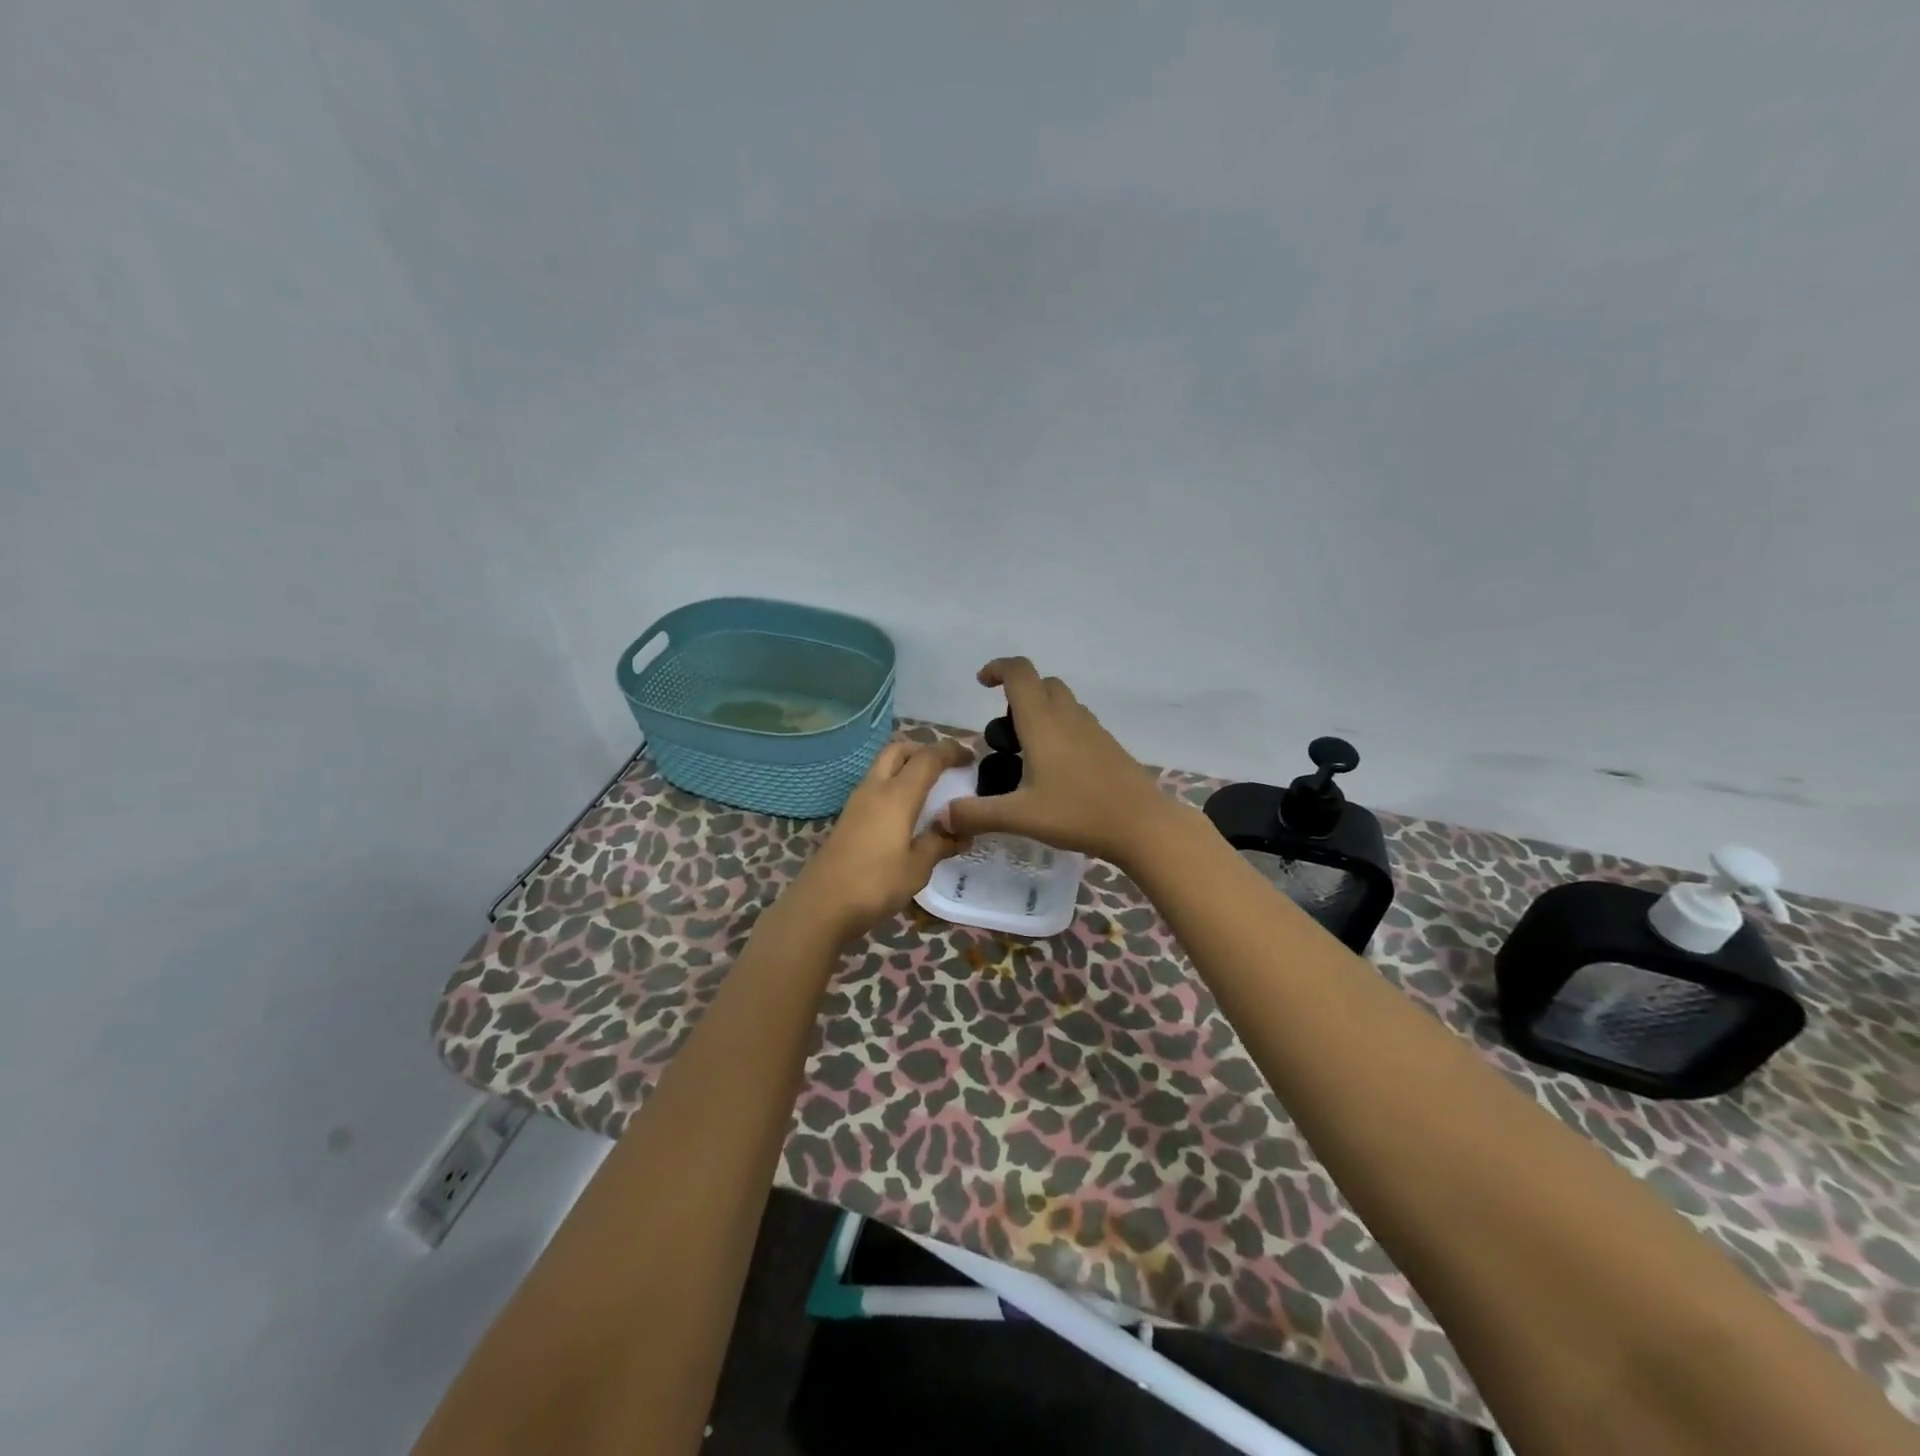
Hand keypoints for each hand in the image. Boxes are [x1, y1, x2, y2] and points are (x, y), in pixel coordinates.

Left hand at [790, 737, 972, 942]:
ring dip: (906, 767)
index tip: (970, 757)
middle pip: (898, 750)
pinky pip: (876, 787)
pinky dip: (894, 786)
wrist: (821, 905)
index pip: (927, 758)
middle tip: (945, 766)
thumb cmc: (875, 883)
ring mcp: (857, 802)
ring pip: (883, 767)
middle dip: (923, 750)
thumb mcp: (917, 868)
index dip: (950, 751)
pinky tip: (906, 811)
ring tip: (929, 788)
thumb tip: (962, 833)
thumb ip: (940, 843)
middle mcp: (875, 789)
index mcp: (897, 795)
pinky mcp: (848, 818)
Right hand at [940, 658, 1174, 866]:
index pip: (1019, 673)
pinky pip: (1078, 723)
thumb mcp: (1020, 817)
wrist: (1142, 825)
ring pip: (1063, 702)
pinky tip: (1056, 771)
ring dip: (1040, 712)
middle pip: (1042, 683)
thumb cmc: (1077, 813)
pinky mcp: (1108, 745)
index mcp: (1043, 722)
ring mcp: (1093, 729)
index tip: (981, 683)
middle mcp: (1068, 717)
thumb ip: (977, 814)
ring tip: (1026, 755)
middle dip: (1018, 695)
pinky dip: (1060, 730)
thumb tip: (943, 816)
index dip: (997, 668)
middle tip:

——————————

Without copying any picture, repeat all of the entries exactly.

Hand keypoints for each hand in the image. Boxes are [x1, y1, x2, y2] and points are (x, y), in pixel coordinates.

Left hand at [790, 737, 972, 942]:
ring dip: (906, 767)
index tip: (970, 757)
middle pip: (898, 750)
pinky pip: (876, 787)
pinky dip: (894, 786)
wrist: (821, 905)
index pip: (927, 758)
middle tip: (945, 766)
thumb cmc: (875, 883)
ring mcp: (857, 802)
ring pip: (883, 767)
middle dip: (923, 750)
thumb mcp: (917, 868)
index dip: (950, 751)
pinky tip: (906, 811)
ring tip: (929, 788)
thumb tip: (962, 833)
thumb ip: (940, 843)
middle mcp: (875, 789)
index mcp: (897, 795)
pinky mcp: (848, 818)
Right hand at [940, 658, 1174, 866]:
index pip: (1019, 673)
pinky pip: (1078, 723)
thumb mcp: (1020, 817)
wrist: (1142, 825)
ring pip: (1063, 702)
pinky tip: (1056, 771)
ring dip: (1040, 712)
middle pip: (1042, 683)
thumb cmc: (1077, 813)
pinky mcp: (1108, 745)
index mcp: (1043, 722)
ring mcp: (1093, 729)
index tip: (981, 683)
middle mcp: (1068, 717)
thumb ip: (977, 814)
ring tip: (1026, 755)
middle dip: (1018, 695)
pinky dip: (1060, 730)
thumb tip: (943, 816)
index dip: (997, 668)
middle tip:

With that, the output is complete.